Kedua, kaderisasi. Ia merasa sudah belasan tahun mengamati, format organisasi tidak berubah. Sudah saatnya mengkaji terkait kualitas dan integritas kader.
"Saya kira ini PR HMI sebagai upaya untuk mencetak kader. Ini era start up, komunitas, endorser. Kita bisa gunakan cara low cost, high impact," tuturnya.
Ketiga, metode gerakan. Antara oposisi atau kolaborasi, antara gerakan moral, intelektual atau politik. Ini perlu orkestrasi yang pas. Tidak mungkin berhenti menjadi gerakan penjaga moral, tidak kritis. Tapi tidak mungkin selamanya jadi oposisi di jalanan.

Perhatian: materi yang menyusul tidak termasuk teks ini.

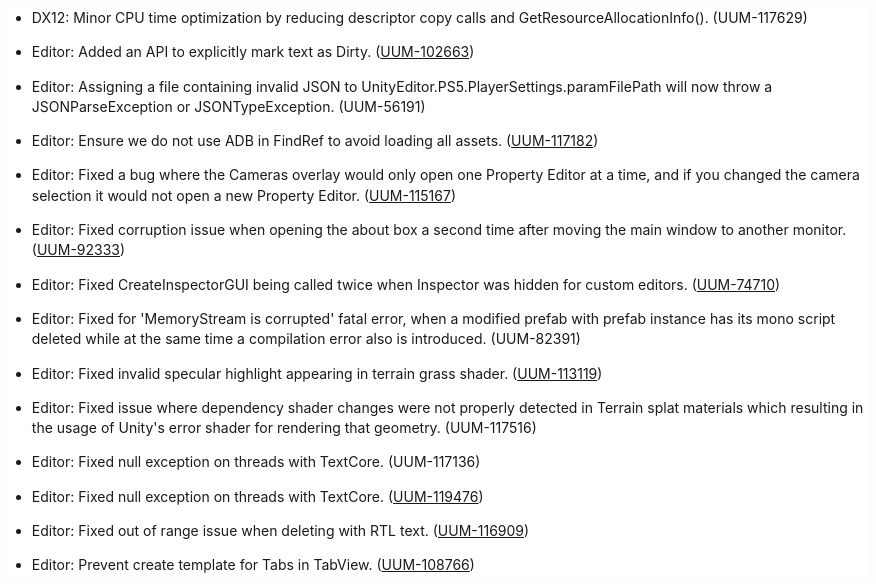 - DX12: Minor CPU time optimization by reducing descriptor copy calls and GetResourceAllocationInfo\(\).
    (UUM-117629)

- Editor: Added an API to explicitly mark text as Dirty.
    ([UUM-102663](https://issuetracker.unity3d.com/issues/fontasset-scale-does-not-update-ui-toolkit-layout-when-set-through-code))

- Editor: Assigning a file containing invalid JSON to UnityEditor.PS5.PlayerSettings.paramFilePath will now throw a JSONParseException or JSONTypeException.
    (UUM-56191)

- Editor: Ensure we do not use ADB in FindRef to avoid loading all assets.
    ([UUM-117182](https://issuetracker.unity3d.com/issues/search-window-freezes-and-takes-a-long-time-to-open-when-using-find-references-in-project-context-menu-option))

- Editor: Fixed a bug where the Cameras overlay would only open one Property Editor at a time, and if you changed the camera selection it would not open a new Property Editor.
    ([UUM-115167](https://issuetracker.unity3d.com/issues/cameras-overlay-does-not-open-the-correct-camera-component-properties-window-when-a-different-cameras-component-properties-window-was-opened))

- Editor: Fixed corruption issue when opening the about box a second time after moving the main window to another monitor.
    ([UUM-92333](https://issuetracker.unity3d.com/issues/windows-about-unity-window-needs-to-be-opened-twice-to-adapt-to-resolution))

- Editor: Fixed CreateInspectorGUI being called twice when Inspector was hidden for custom editors.
    ([UUM-74710](https://issuetracker.unity3d.com/issues/the-editor-dot-createinspectorgui-method-is-being-called-twice-when-the-console-and-the-inspector-windows-are-in-the-same-panel))

- Editor: Fixed for 'MemoryStream is corrupted' fatal error, when a modified prefab with prefab instance has its mono script deleted while at the same time a compilation error also is introduced.
    (UUM-82391)

- Editor: Fixed invalid specular highlight appearing in terrain grass shader.
    ([UUM-113119](https://issuetracker.unity3d.com/issues/a-glare-from-the-light-placement-tool-is-visible-when-the-main-camera-is-set-to-perspective))

- Editor: Fixed issue where dependency shader changes were not properly detected in Terrain splat materials which resulting in the usage of Unity's error shader for rendering that geometry.
    (UUM-117516)

- Editor: Fixed null exception on threads with TextCore.
    (UUM-117136)

- Editor: Fixed null exception on threads with TextCore.
    ([UUM-119476](https://issuetracker.unity3d.com/issues/tags-window-completely-breaks-and-throws-exception-errors-when-adding-a-tag-to-a-gameobject))

- Editor: Fixed out of range issue when deleting with RTL text.
    ([UUM-116909](https://issuetracker.unity3d.com/issues/argumentoutofrangeexception-error-is-thrown-when-trying-to-delete-letters-from-an-rtl-textfield-when-using-the-advanced-text-generator))

- Editor: Prevent create template for Tabs in TabView.
    ([UUM-108766](https://issuetracker.unity3d.com/issues/ui-builder-create-template-fails-with-invalid-uxml-and-missing-root-element-errors))
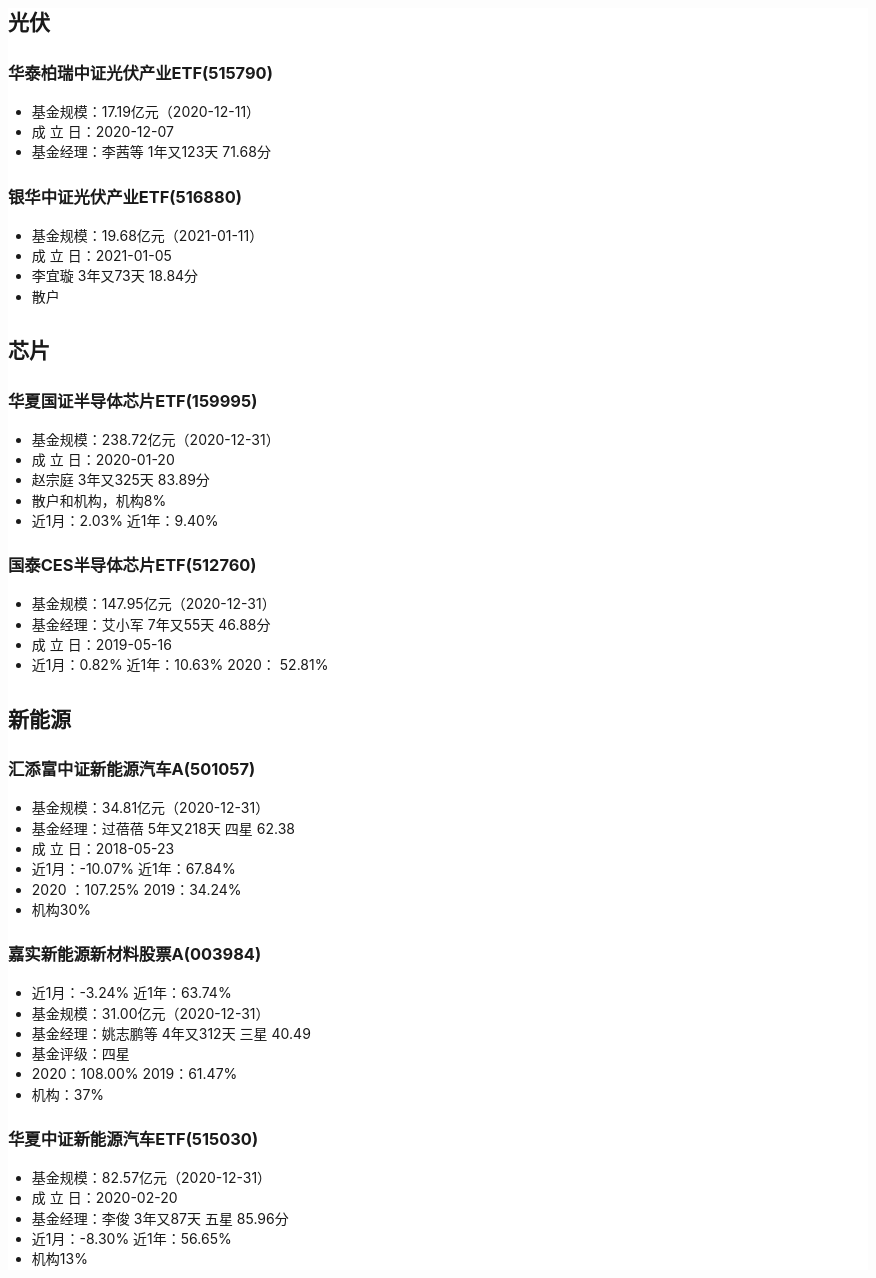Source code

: ## 光伏
### 华泰柏瑞中证光伏产业ETF(515790)
+	基金规模：17.19亿元（2020-12-11）
+ 成 立 日：2020-12-07
+ 基金经理：李茜等 1年又123天 71.68分

### 银华中证光伏产业ETF(516880)
+ 基金规模：19.68亿元（2021-01-11）
+ 成 立 日：2021-01-05
+ 李宜璇 3年又73天 18.84分
+ 散户

## 芯片
### 华夏国证半导体芯片ETF(159995)
+ 基金规模：238.72亿元（2020-12-31）
+ 成 立 日：2020-01-20
+ 赵宗庭 3年又325天 83.89分
+ 散户和机构，机构8%
+ 近1月：2.03% 近1年：9.40%

### 国泰CES半导体芯片ETF(512760)
+ 基金规模：147.95亿元（2020-12-31）
+ 基金经理：艾小军 7年又55天 46.88分
+ 成 立 日：2019-05-16
+ 近1月：0.82% 近1年：10.63%   2020： 52.81%

## 新能源
### 汇添富中证新能源汽车A(501057)
+ 基金规模：34.81亿元（2020-12-31）
+ 基金经理：过蓓蓓 5年又218天 四星 62.38
+ 成 立 日：2018-05-23
+ 近1月：-10.07%  近1年：67.84%
+ 2020 ：107.25% 2019：34.24%
+ 机构30%

### 嘉实新能源新材料股票A(003984)
+ 近1月：-3.24% 近1年：63.74%
+ 	基金规模：31.00亿元（2020-12-31）
+ 基金经理：姚志鹏等 4年又312天 三星 40.49
+ 	基金评级：四星
+ 2020：108.00%   2019：61.47%
+ 机构：37%

### 华夏中证新能源汽车ETF(515030)
+ 	基金规模：82.57亿元（2020-12-31）
+ 成 立 日：2020-02-20
+ 	基金经理：李俊 3年又87天 五星 85.96分
+ 近1月：-8.30%  近1年：56.65%
+ 机构13%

"Nah, racikan itu saya kira yang harus pas. Ini adalah era kolaborasi," katanya.
Pada kesempatan itu ia menyampaikan apresiasi kepada HMI yang telah mengambil visi Republik Indonesia menjadi tema organisasi Menuju Indonesia Emas 2045.
"Tidak ada yang tidak mungkin kalau kita berkolaborasi, berbagi peran. HMI harus mengikuti perkembangan zaman yang terus berubah. Ideologi Keislaman dan Kebangsaan, ini yang tidak dimiliki organisasi lain. Ini modal yang dahsyat menuju HMI Emas dan Indonesia Emas," sebutnya.
Menurut dia, di depan Indonesia membutuhkan pemimpin hebat. Indonesia membutuhkan stok pemimpin dari berbagai tingkatan dan bidang.
"500 lebih kota perlu pemimpin-pemimpin handal. Ratusan BUMN dan ribuan BUMD, organisasi pemerintah butuh pemimpin yang handal untuk membawa Indonesia menuju Indonesia Emas 2045," ujarnya.
"HMI dalam catatan sejarah jadi kawah candradimuka pemimpin-pemimpin di Indonesia, jangan sia-siakan itu. Siapkan itu, masa depan itu dijemput bukan dinantikan," kata Bima Arya
Bima Arya yang juga Ketua Dewan Pengurus Asosiasi Pemerintah Kota Seluruh Indonesia (APEKSI), menegaskan siap berkolaborasi dengan Ketum Badko HMI di daerah untuk membangun bersama-sama Rumah Kebangsaan.
"Ada 98 kota di APEKSI yang siap berkolaborasi dengan HMI," tegasnya.